Problem details = Say the data back exactly as it is written below.

[Stored items]
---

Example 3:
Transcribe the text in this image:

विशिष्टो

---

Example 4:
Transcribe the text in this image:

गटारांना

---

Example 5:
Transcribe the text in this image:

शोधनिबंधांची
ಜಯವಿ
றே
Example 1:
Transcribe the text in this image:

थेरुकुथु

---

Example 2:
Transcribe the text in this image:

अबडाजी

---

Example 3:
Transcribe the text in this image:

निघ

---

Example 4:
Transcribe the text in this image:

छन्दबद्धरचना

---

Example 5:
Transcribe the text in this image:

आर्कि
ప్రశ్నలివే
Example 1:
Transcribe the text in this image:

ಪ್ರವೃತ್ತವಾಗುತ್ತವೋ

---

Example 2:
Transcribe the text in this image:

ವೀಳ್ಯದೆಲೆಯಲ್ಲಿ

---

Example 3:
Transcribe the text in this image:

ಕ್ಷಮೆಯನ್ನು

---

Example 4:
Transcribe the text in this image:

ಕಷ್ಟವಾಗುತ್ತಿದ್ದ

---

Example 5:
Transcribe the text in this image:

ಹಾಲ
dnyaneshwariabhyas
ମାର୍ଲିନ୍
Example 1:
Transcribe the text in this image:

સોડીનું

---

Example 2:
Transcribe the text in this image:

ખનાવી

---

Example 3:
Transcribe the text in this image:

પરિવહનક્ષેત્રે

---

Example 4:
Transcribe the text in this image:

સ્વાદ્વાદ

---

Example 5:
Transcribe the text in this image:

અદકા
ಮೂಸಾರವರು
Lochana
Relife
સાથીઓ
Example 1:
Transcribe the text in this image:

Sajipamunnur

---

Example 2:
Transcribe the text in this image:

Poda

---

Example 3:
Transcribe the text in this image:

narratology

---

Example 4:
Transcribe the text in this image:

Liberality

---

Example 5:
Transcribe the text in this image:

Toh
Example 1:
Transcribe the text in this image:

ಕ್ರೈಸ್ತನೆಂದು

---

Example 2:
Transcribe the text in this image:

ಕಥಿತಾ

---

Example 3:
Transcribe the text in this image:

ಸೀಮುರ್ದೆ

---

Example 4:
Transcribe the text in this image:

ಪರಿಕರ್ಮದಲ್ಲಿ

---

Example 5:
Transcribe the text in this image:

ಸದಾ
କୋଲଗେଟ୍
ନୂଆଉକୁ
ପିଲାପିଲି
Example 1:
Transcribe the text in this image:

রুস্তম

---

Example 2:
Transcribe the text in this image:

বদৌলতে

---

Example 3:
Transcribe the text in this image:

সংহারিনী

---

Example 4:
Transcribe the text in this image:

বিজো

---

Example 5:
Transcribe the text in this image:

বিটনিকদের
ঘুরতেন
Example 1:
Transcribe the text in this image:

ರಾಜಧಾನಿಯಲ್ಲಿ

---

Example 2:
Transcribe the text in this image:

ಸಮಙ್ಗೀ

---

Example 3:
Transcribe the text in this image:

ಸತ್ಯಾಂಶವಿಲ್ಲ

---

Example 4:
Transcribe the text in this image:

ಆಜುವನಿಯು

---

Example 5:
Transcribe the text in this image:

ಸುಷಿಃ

The completed task =
---

Example 3:
Transcribe the text in this image:

विशिष्टो

---

Example 4:
Transcribe the text in this image:

गटारांना

---

Example 5:
Transcribe the text in this image:

शोधनिबंधांची
ಜಯವಿ
றே
Example 1:
Transcribe the text in this image:

थेरुकुथु

---

Example 2:
Transcribe the text in this image:

अबडाजी

---

Example 3:
Transcribe the text in this image:

निघ

---

Example 4:
Transcribe the text in this image:

छन्दबद्धरचना

---

Example 5:
Transcribe the text in this image:

आर्कि
ప్రశ్నలివే
Example 1:
Transcribe the text in this image:

ಪ್ರವೃತ್ತವಾಗುತ್ತವೋ

---

Example 2:
Transcribe the text in this image:

ವೀಳ್ಯದೆಲೆಯಲ್ಲಿ

---

Example 3:
Transcribe the text in this image:

ಕ್ಷಮೆಯನ್ನು

---

Example 4:
Transcribe the text in this image:

ಕಷ್ಟವಾಗುತ್ತಿದ್ದ

---

Example 5:
Transcribe the text in this image:

ಹಾಲ
dnyaneshwariabhyas
ମାର୍ଲିନ୍
Example 1:
Transcribe the text in this image:

સોડીનું

---

Example 2:
Transcribe the text in this image:

ખનાવી

---

Example 3:
Transcribe the text in this image:

પરિવહનક્ષેત્રે

---

Example 4:
Transcribe the text in this image:

સ્વાદ્વાદ

---

Example 5:
Transcribe the text in this image:

અદકા
ಮೂಸಾರವರು
Lochana
Relife
સાથીઓ
Example 1:
Transcribe the text in this image:

Sajipamunnur

---

Example 2:
Transcribe the text in this image:

Poda

---

Example 3:
Transcribe the text in this image:

narratology

---

Example 4:
Transcribe the text in this image:

Liberality

---

Example 5:
Transcribe the text in this image:

Toh
Example 1:
Transcribe the text in this image:

ಕ್ರೈಸ್ತನೆಂದು

---

Example 2:
Transcribe the text in this image:

ಕಥಿತಾ

---

Example 3:
Transcribe the text in this image:

ಸೀಮುರ್ದೆ

---

Example 4:
Transcribe the text in this image:

ಪರಿಕರ್ಮದಲ್ಲಿ

---

Example 5:
Transcribe the text in this image:

ಸದಾ
କୋଲଗେଟ୍
ନୂଆଉକୁ
ପିଲାପିଲି
Example 1:
Transcribe the text in this image:

রুস্তম

---

Example 2:
Transcribe the text in this image:

বদৌলতে

---

Example 3:
Transcribe the text in this image:

সংহারিনী

---

Example 4:
Transcribe the text in this image:

বিজো

---

Example 5:
Transcribe the text in this image:

বিটনিকদের
ঘুরতেন
Example 1:
Transcribe the text in this image:

ರಾಜಧಾನಿಯಲ್ಲಿ

---

Example 2:
Transcribe the text in this image:

ಸಮಙ್ಗೀ

---

Example 3:
Transcribe the text in this image:

ಸತ್ಯಾಂಶವಿಲ್ಲ

---

Example 4:
Transcribe the text in this image:

ಆಜುವನಿಯು

---

Example 5:
Transcribe the text in this image:

ಸುಷಿಃ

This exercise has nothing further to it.